** MATERIAL SHOWN **
+===+
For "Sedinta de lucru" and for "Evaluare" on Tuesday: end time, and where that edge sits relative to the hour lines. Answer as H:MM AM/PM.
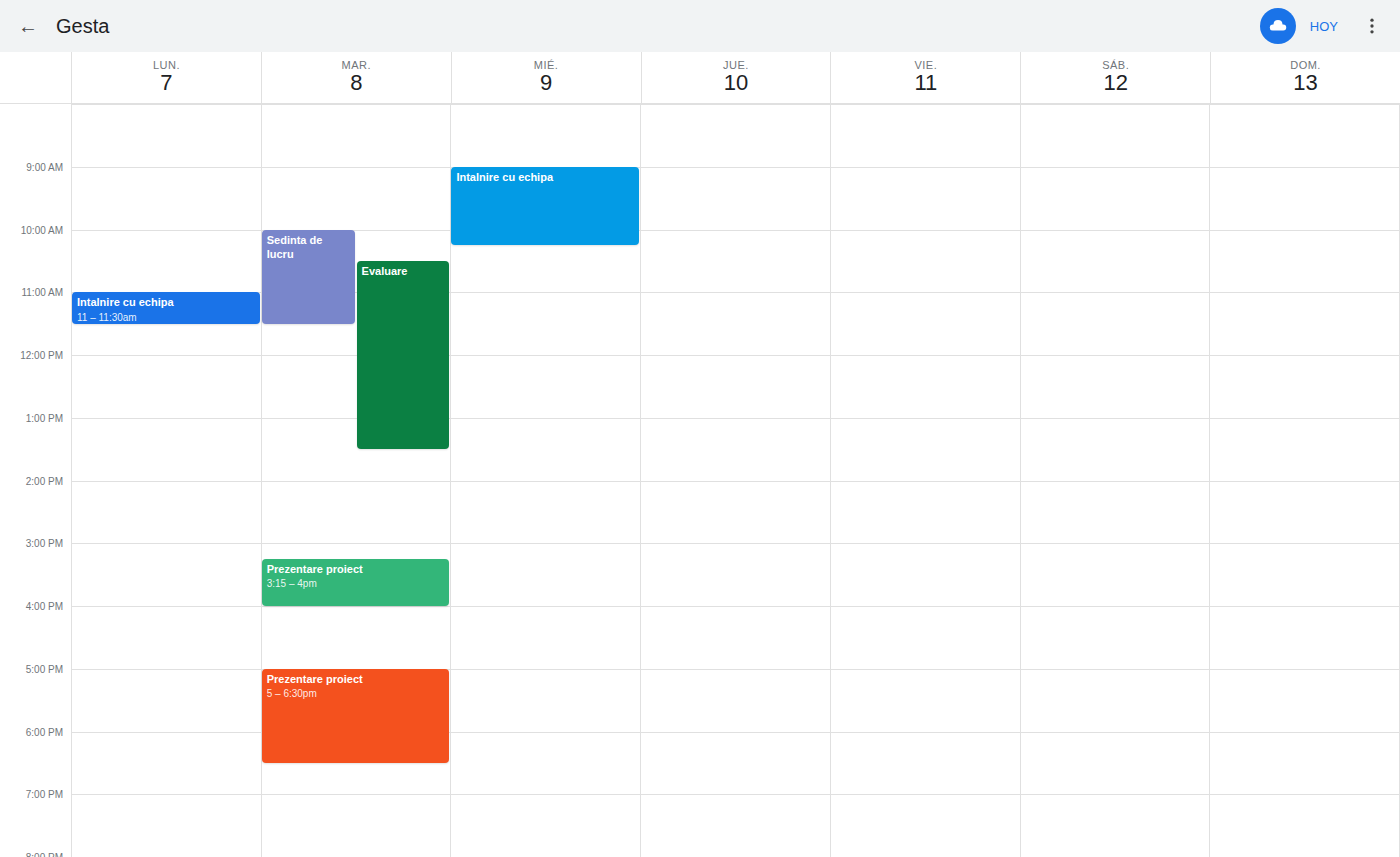
"Sedinta de lucru": 11:30 AM, halfway between the 11 AM and 12 PM lines. "Evaluare": 1:30 PM, halfway between the 1 PM and 2 PM lines.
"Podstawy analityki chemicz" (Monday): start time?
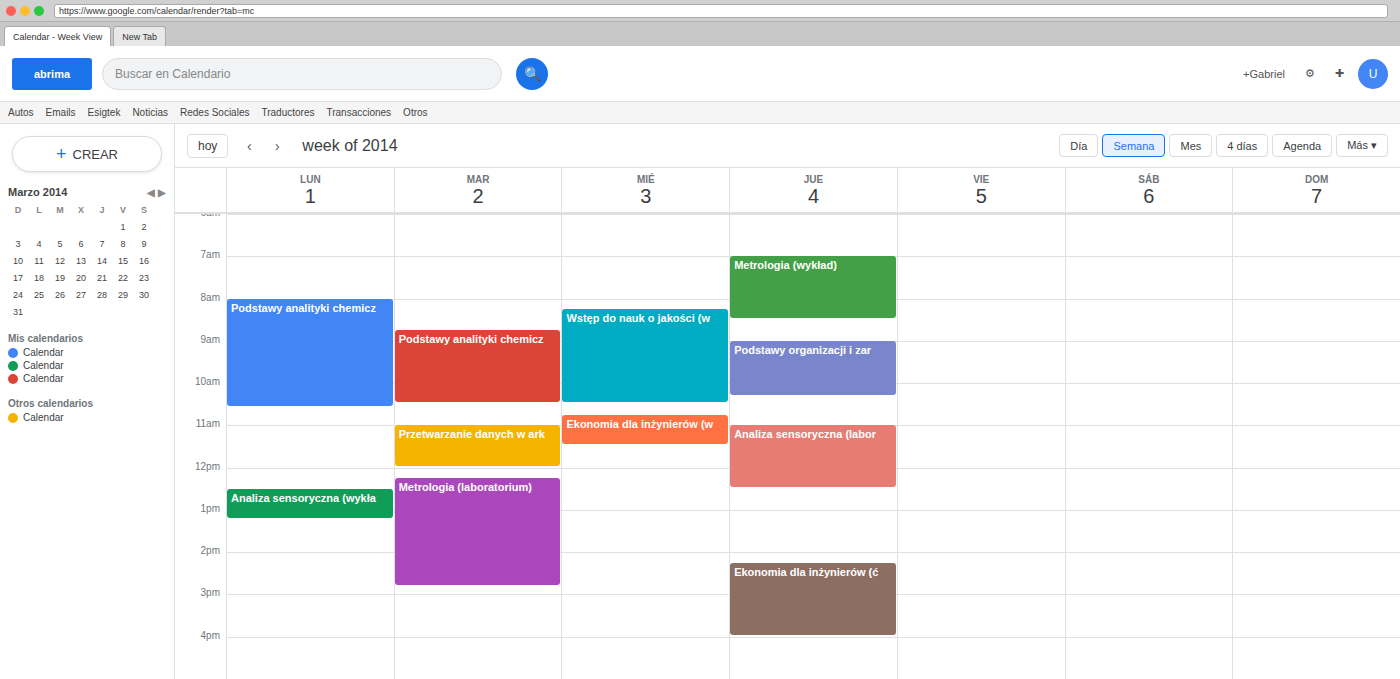
8:00 AM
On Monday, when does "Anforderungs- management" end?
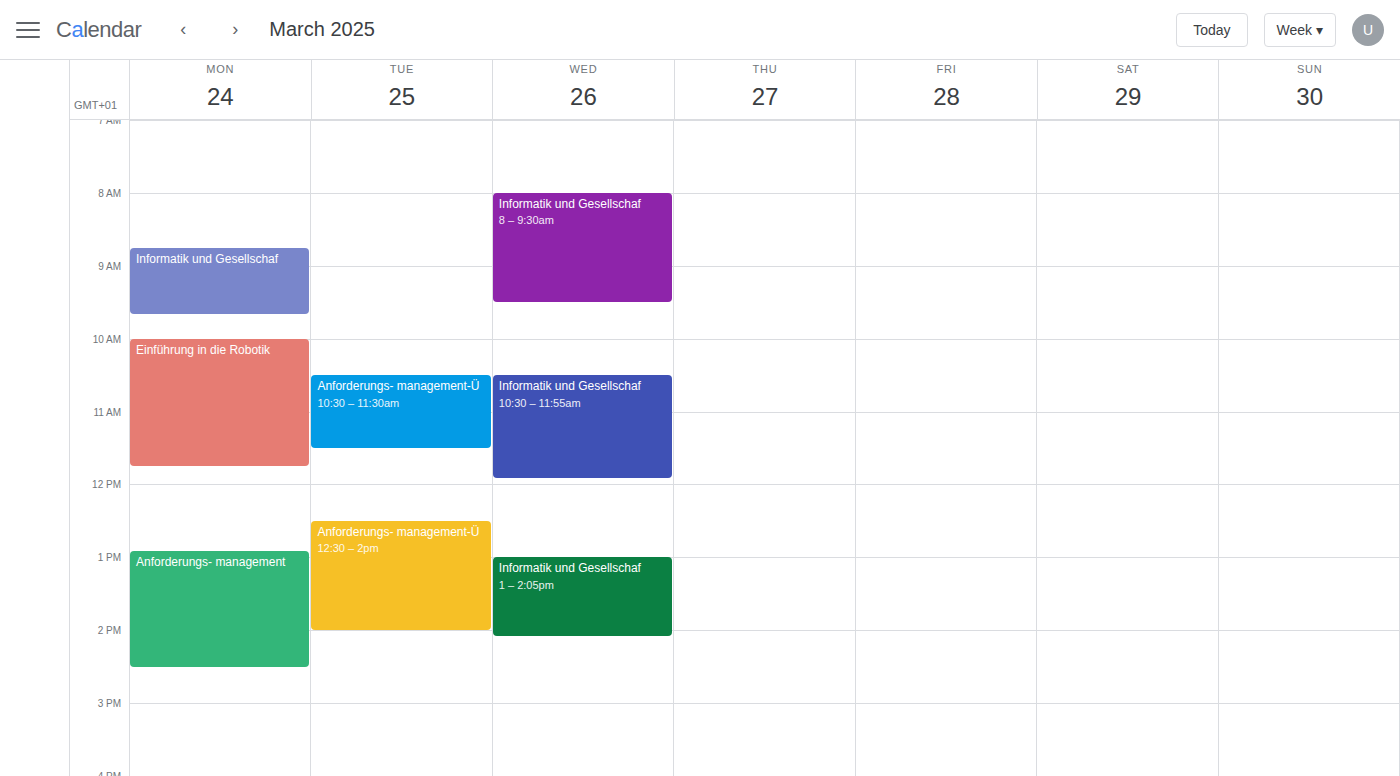
2:30 PM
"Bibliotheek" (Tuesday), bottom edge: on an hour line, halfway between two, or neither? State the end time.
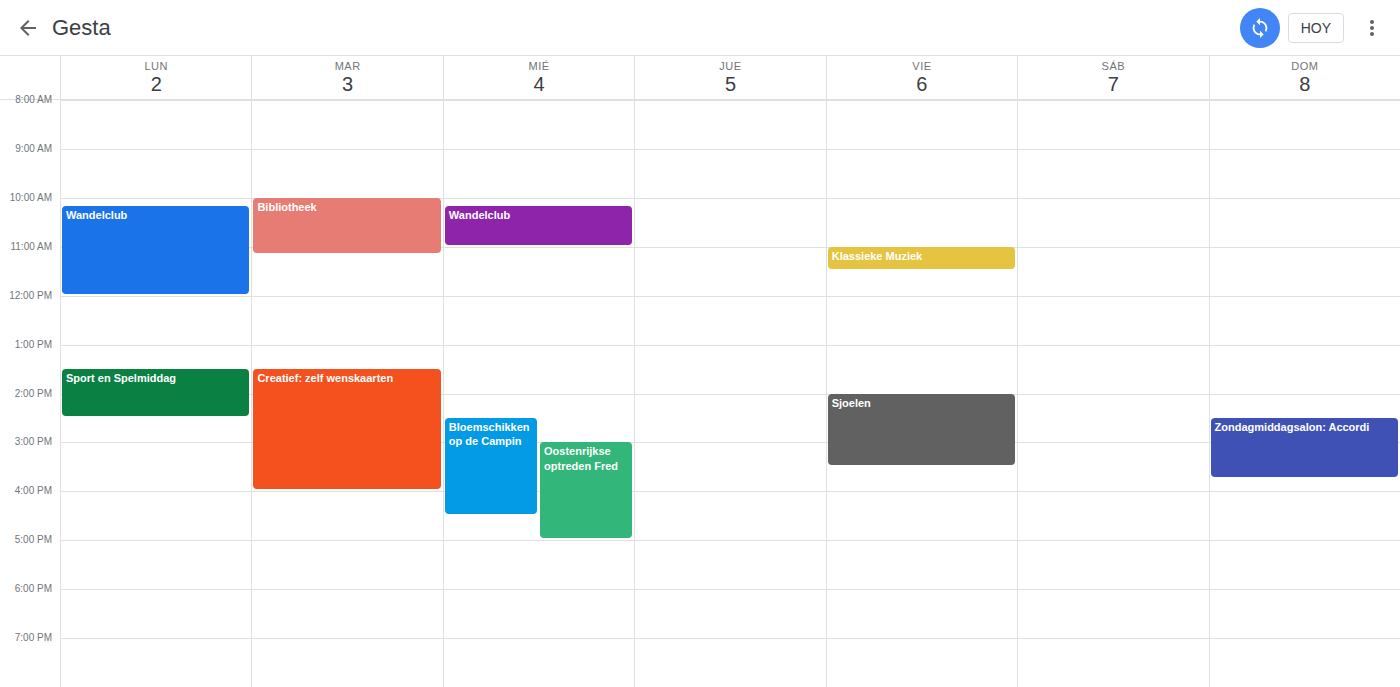
11:10 AM -- neither: 10 minutes below the 11 AM line and 50 minutes above the 12 PM line.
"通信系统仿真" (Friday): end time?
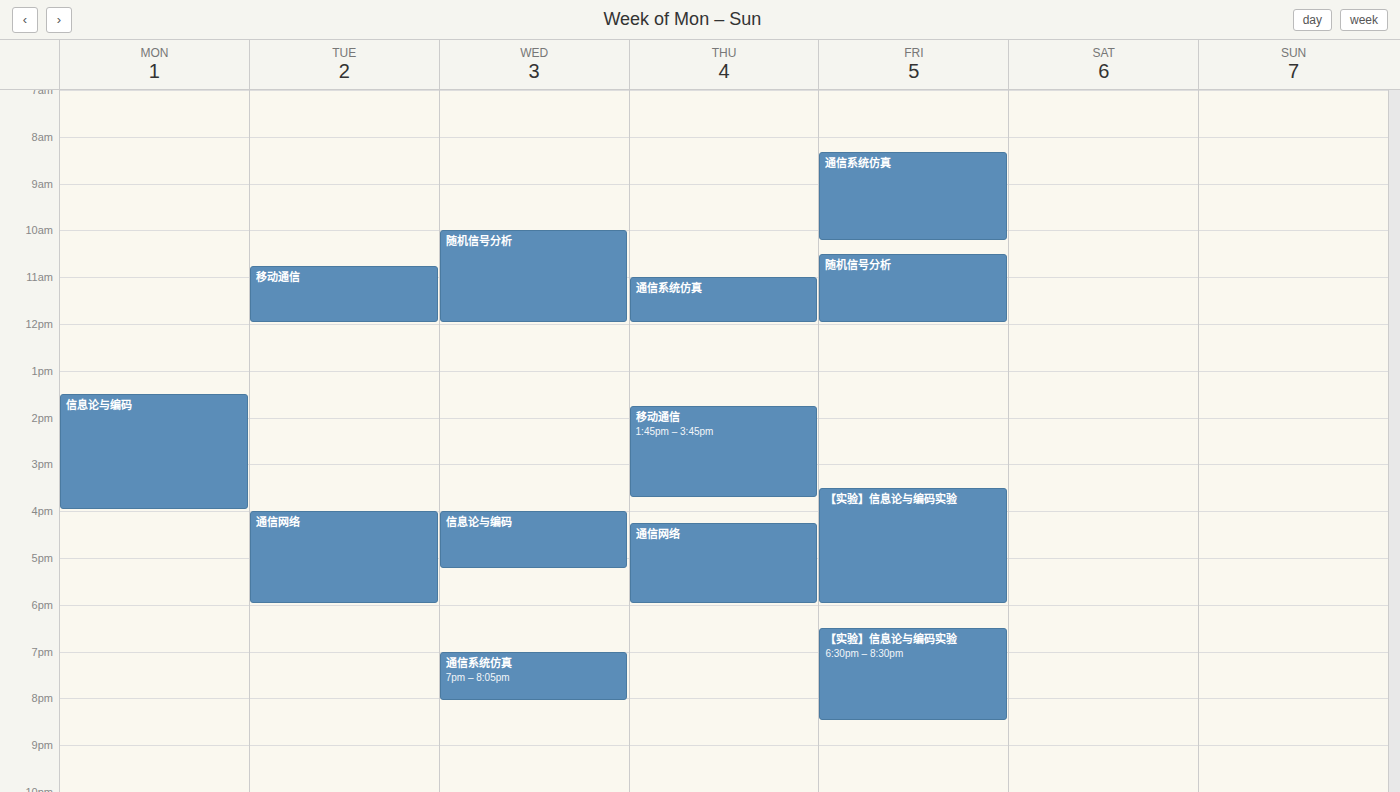
10:15 AM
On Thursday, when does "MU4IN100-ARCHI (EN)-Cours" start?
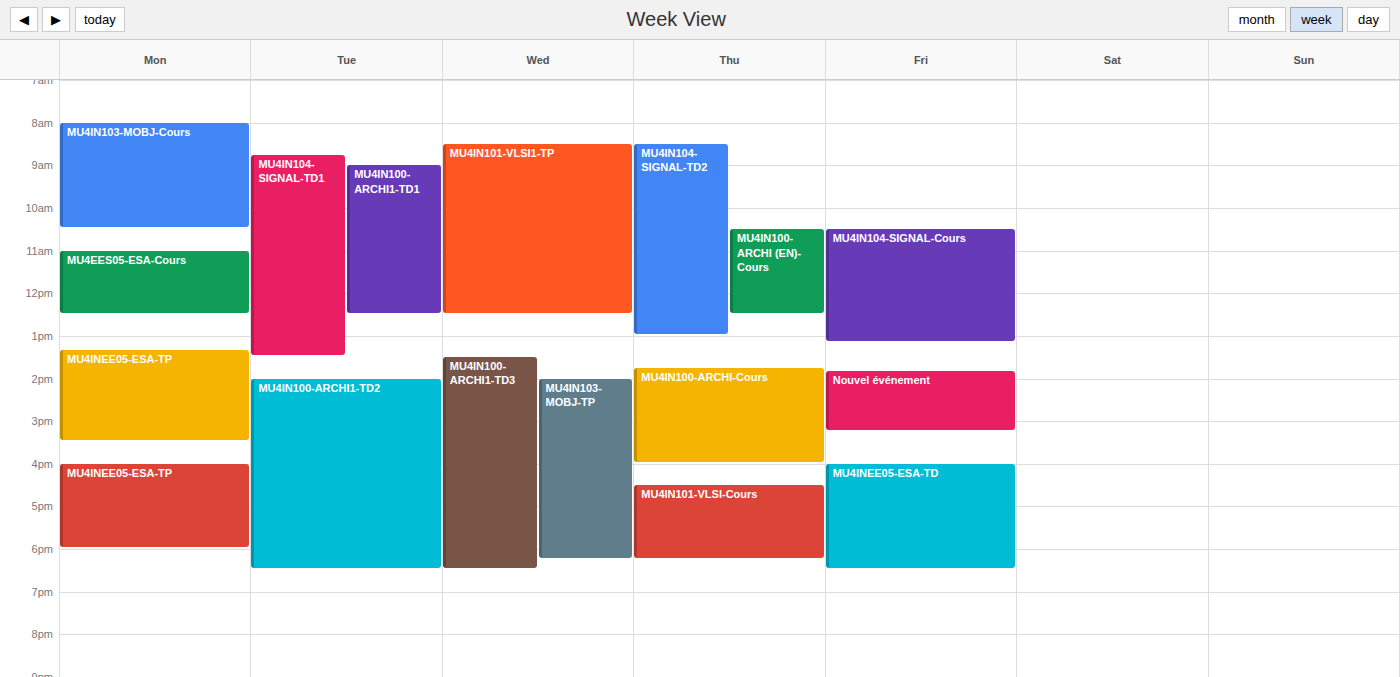
10:30 AM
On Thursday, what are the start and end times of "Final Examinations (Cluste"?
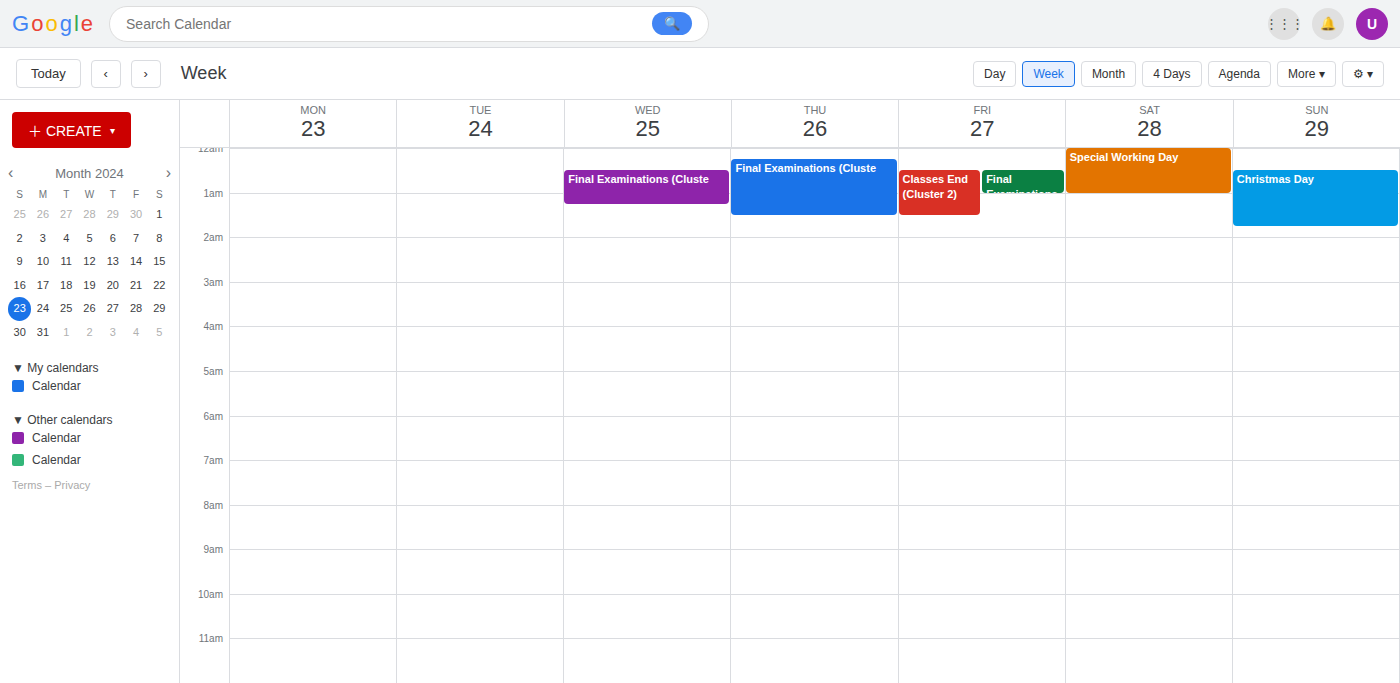
00:15 to 01:30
+===+
** EXERCISE **
Return all of the data above word for word, without the pictures.

** THE RESULT **
For "Sedinta de lucru" and for "Evaluare" on Tuesday: end time, and where that edge sits relative to the hour lines. Answer as H:MM AM/PM.
"Sedinta de lucru": 11:30 AM, halfway between the 11 AM and 12 PM lines. "Evaluare": 1:30 PM, halfway between the 1 PM and 2 PM lines.
"Podstawy analityki chemicz" (Monday): start time?
8:00 AM
On Monday, when does "Anforderungs- management" end?
2:30 PM
"Bibliotheek" (Tuesday), bottom edge: on an hour line, halfway between two, or neither? State the end time.
11:10 AM -- neither: 10 minutes below the 11 AM line and 50 minutes above the 12 PM line.
"通信系统仿真" (Friday): end time?
10:15 AM
On Thursday, when does "MU4IN100-ARCHI (EN)-Cours" start?
10:30 AM
On Thursday, what are the start and end times of "Final Examinations (Cluste"?
00:15 to 01:30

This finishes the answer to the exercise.